Le coq et l’enfant
Editeur : Lynks
Nombre
de pages : 283
Résumé : Matéo Soler sait que les fantômes existent.
Il le sait parce que sa mère en a aidé des dizaines à trouver le repos, jusqu'à
ce qu'elle-même meure, des années auparavant. Ce que le jeune garçon ne pouvait
pas deviner, par contre, c'est qu'il hériterait de son pouvoir. Devenu
Passageur à son tour, le voilà contraint de lutter contre un trushal odji, une
âme affamée. Pour s'en libérer, Matéo n'a d'autre choix que de rejoindre l'âme
dans son époque d'origine afin d'y apaiser sa mort. Mais alors qu'il est
propulsé au temps de la Commune et au milieu des horreurs de la semaine
sanglante, il comprend que sa tâche ne sera pas si facile...
Un grand merci aux éditions
Lynks pour l’envoi de ce volume et à la plateforme SimPlement pour avoir rendu
ce partenariat possible.
——
### TÂCHES À RÉALISER
#1 D'après le texte fourni, les affirmations suivantes sont-elles exactes ? (a) Le livre est publié par Lynks. (b) La mère de Matéo est toujours en vie. (c) Matéo est envoyé à l'époque de la Commune. Répondez par oui ou non, en citant les mots décisifs du texte.
#2 Transformez en liste JSON de chaînes, à raison d'une chaîne par ligne et sans lignes vides, les lignes des enregistrements, en commençant à celle qui contient « phylum: Tracheophyta » et en terminant à celle qui contient « elevation (m): 1000 ».

### ENREGISTREMENTS FOURNIS
——
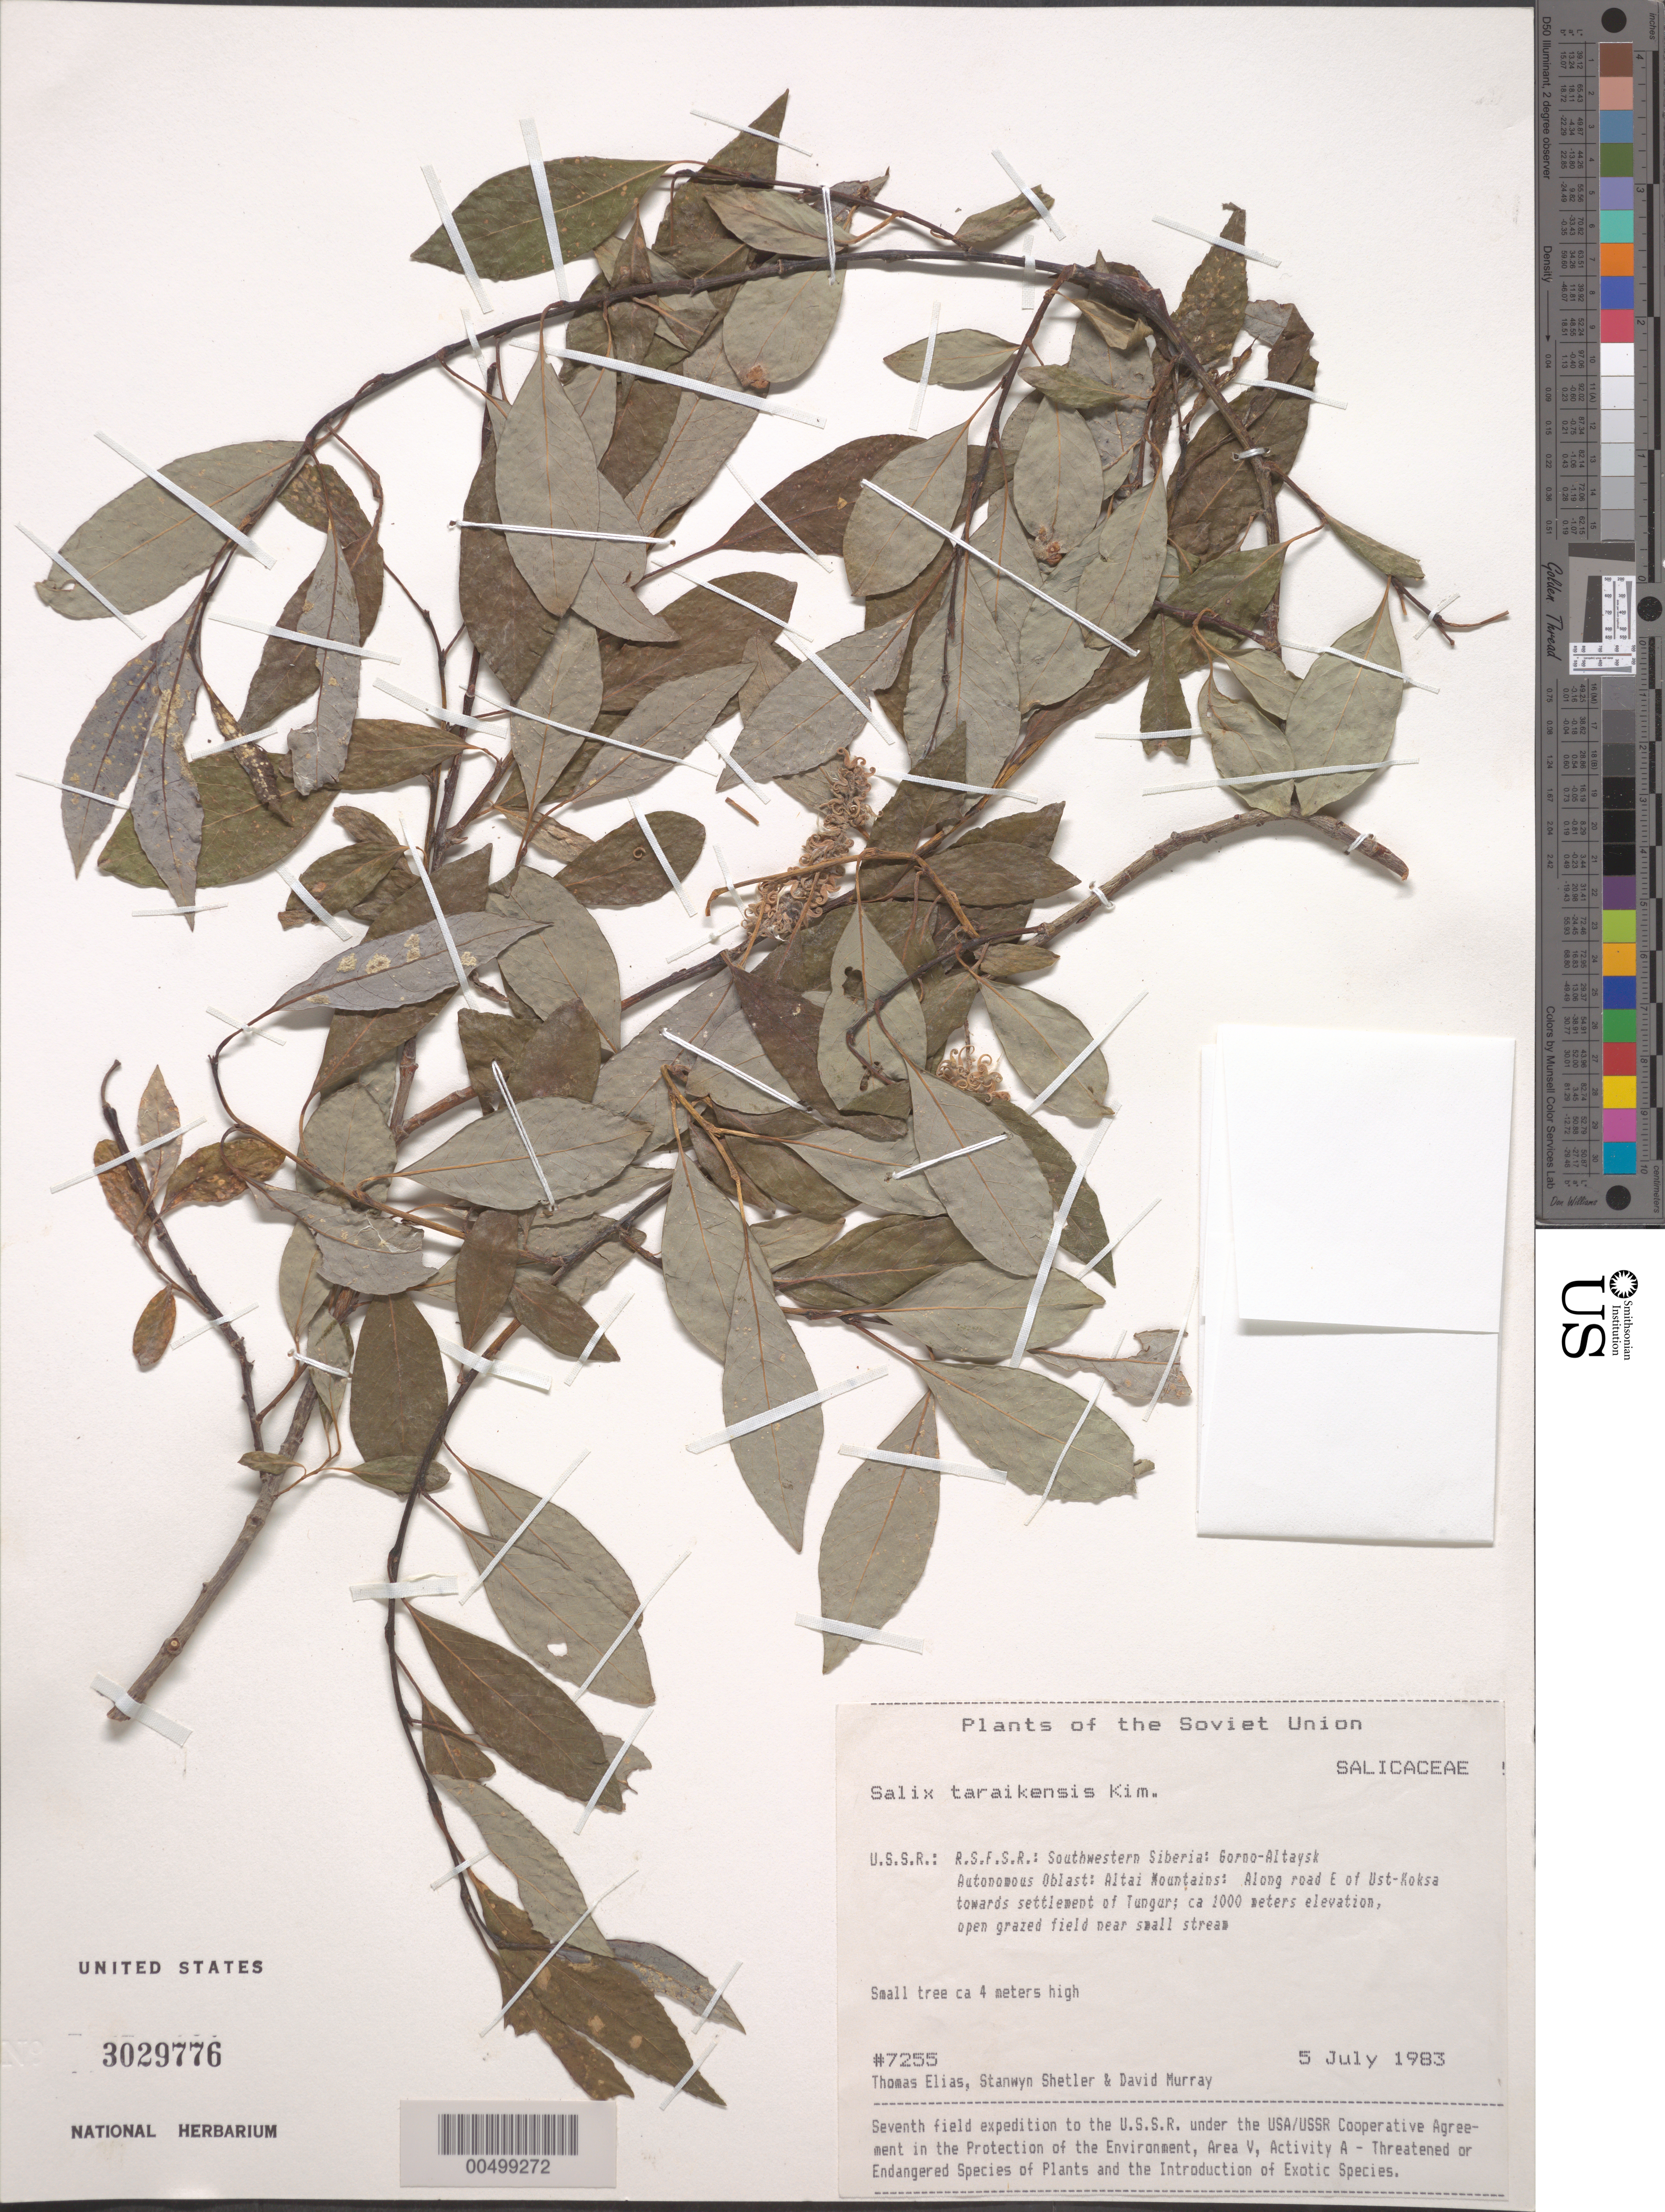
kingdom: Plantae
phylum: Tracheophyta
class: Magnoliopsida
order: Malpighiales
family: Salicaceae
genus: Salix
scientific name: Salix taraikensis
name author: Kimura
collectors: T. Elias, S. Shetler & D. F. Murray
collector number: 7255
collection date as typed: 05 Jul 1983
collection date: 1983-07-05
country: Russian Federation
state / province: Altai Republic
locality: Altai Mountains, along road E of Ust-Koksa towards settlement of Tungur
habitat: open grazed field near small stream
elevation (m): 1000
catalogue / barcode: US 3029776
——
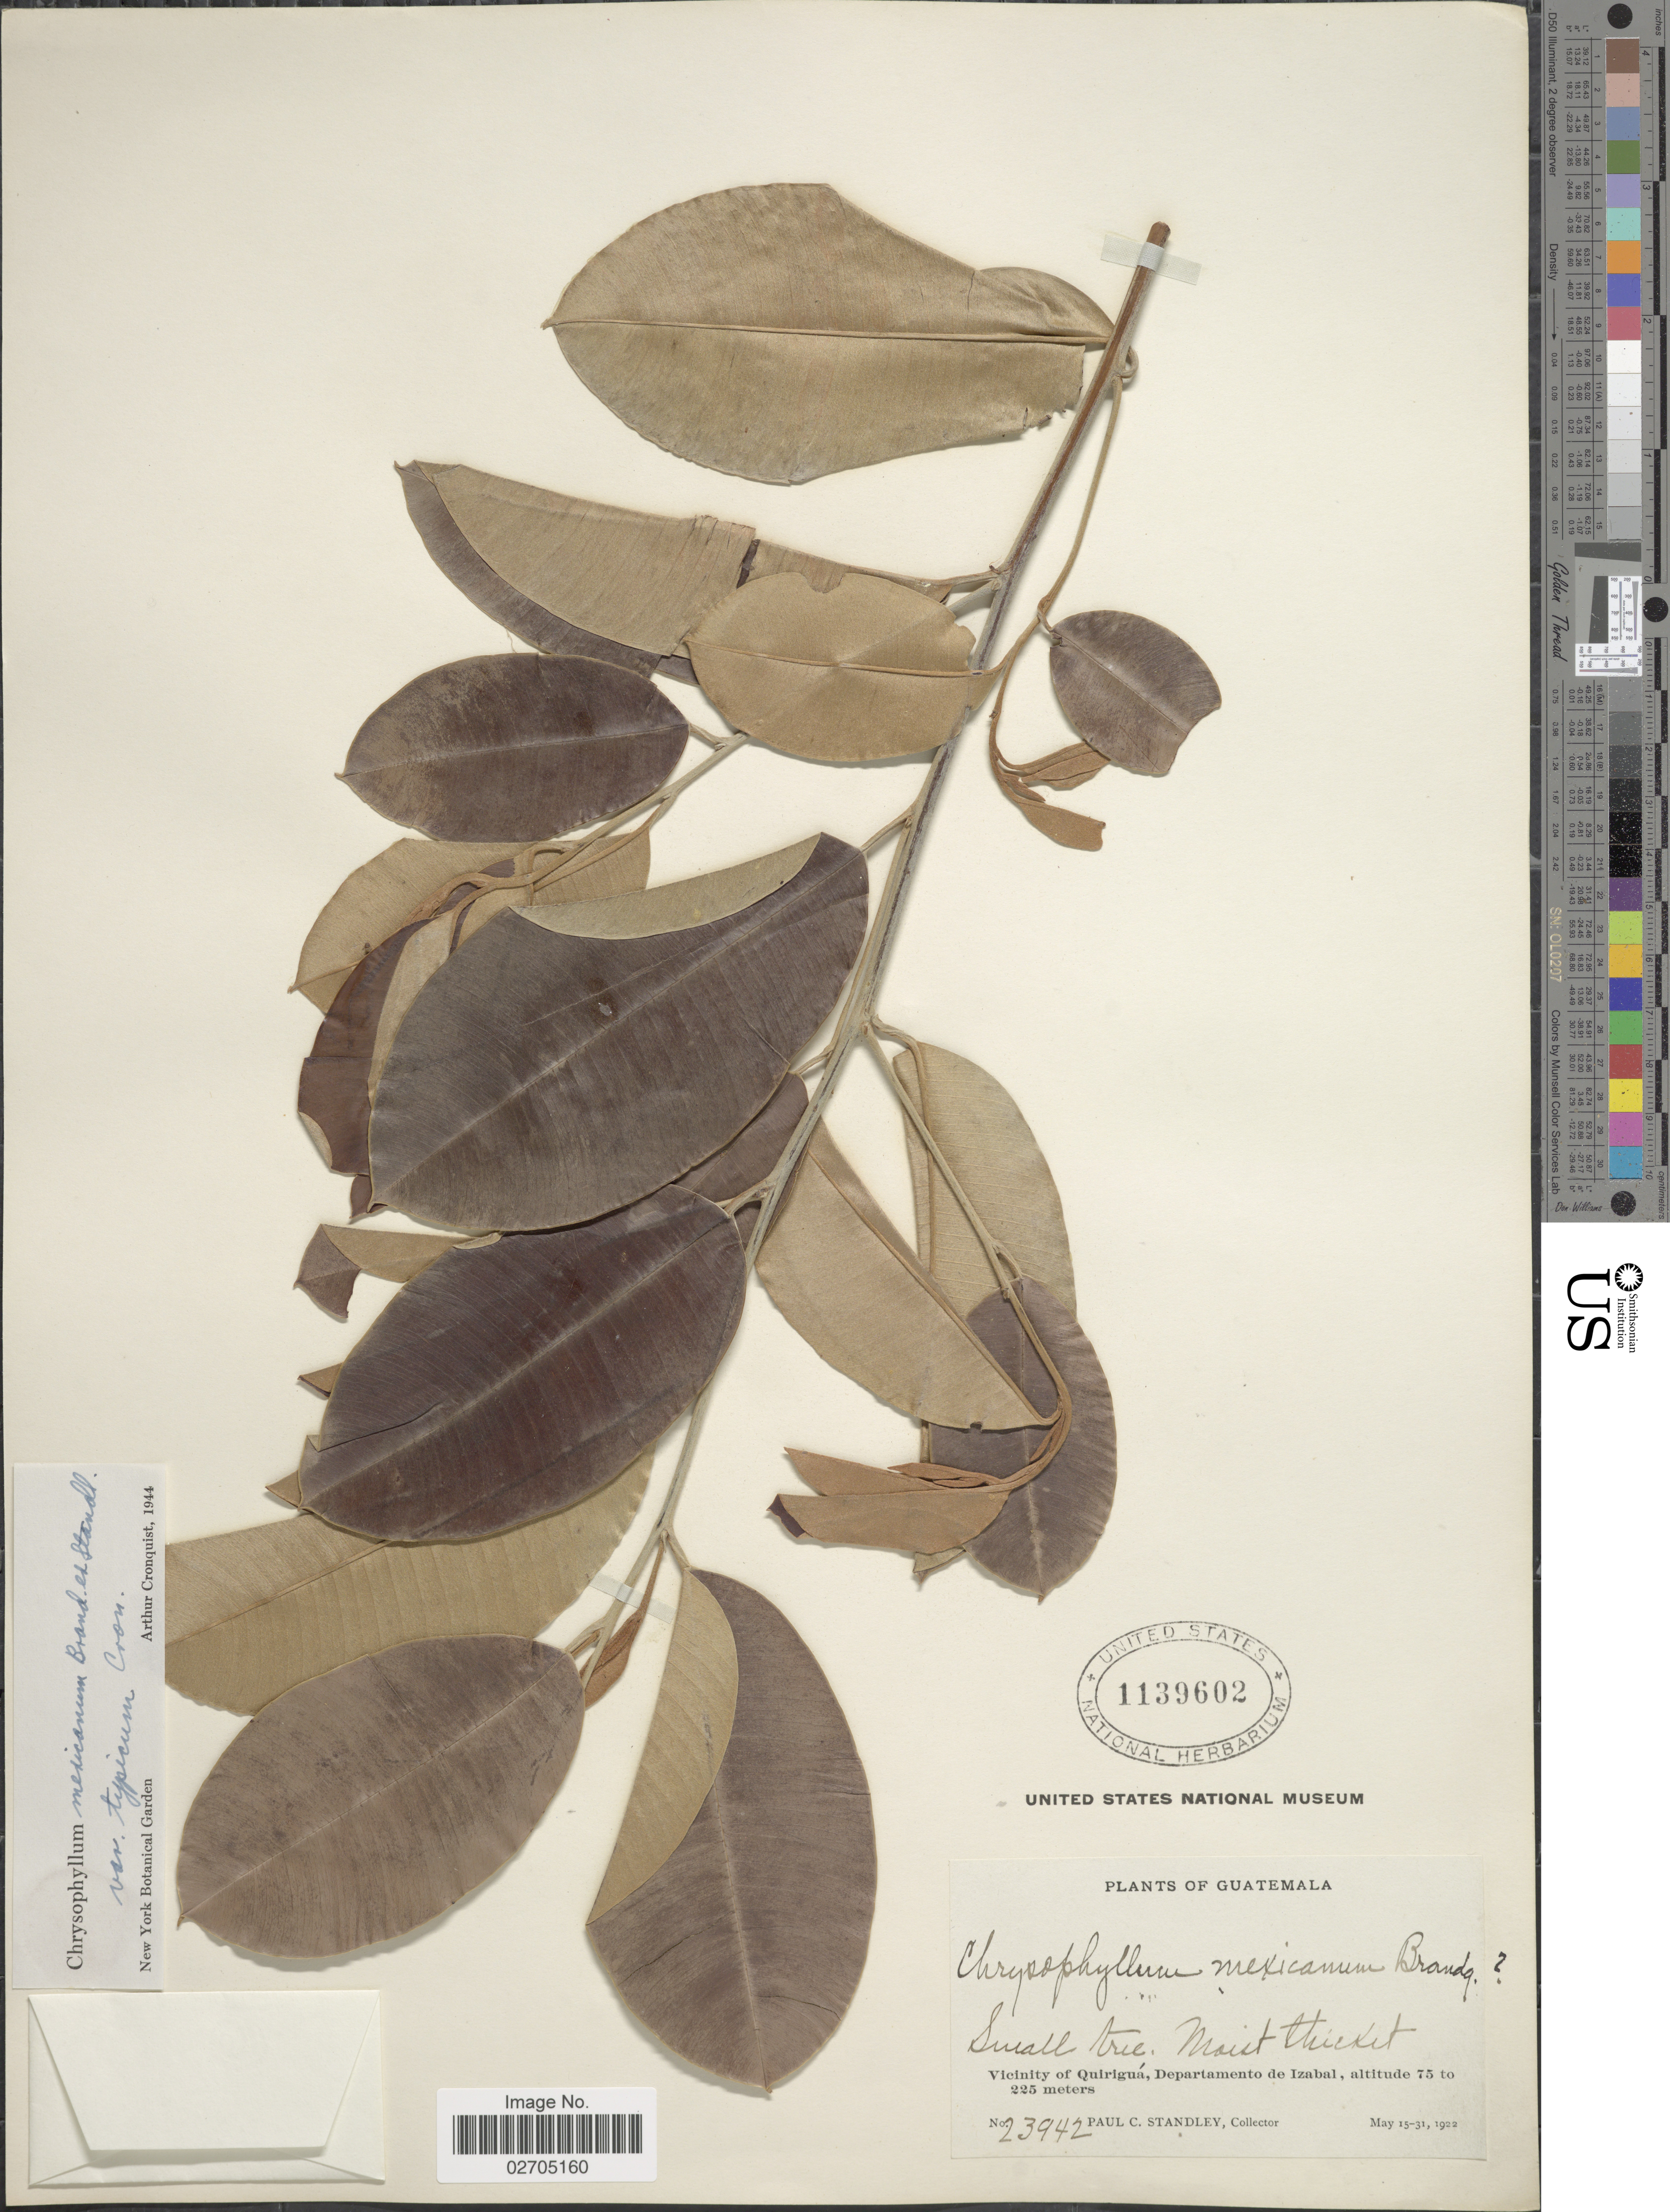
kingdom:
——
### RÉPONSES ATTENDUES
#1
(a) Oui : « Editeur : Lynks ».
(b) Non : « ce qu'elle-même meure, des années auparavant ».
(c) Oui : « propulsé au temps de la Commune ».

#2
[
  "phylum: Tracheophyta",
  "class: Magnoliopsida",
  "order: Malpighiales",
  "family: Salicaceae",
  "genus: Salix",
  "scientific name: Salix taraikensis",
  "name author: Kimura",
  "collectors: T. Elias, S. Shetler & D. F. Murray",
  "collector number: 7255",
  "collection date as typed: 05 Jul 1983",
  "collection date: 1983-07-05",
  "country: Russian Federation",
  "state / province: Altai Republic",
  "locality: Altai Mountains, along road E of Ust-Koksa towards settlement of Tungur",
  "habitat: open grazed field near small stream",
  "elevation (m): 1000"
]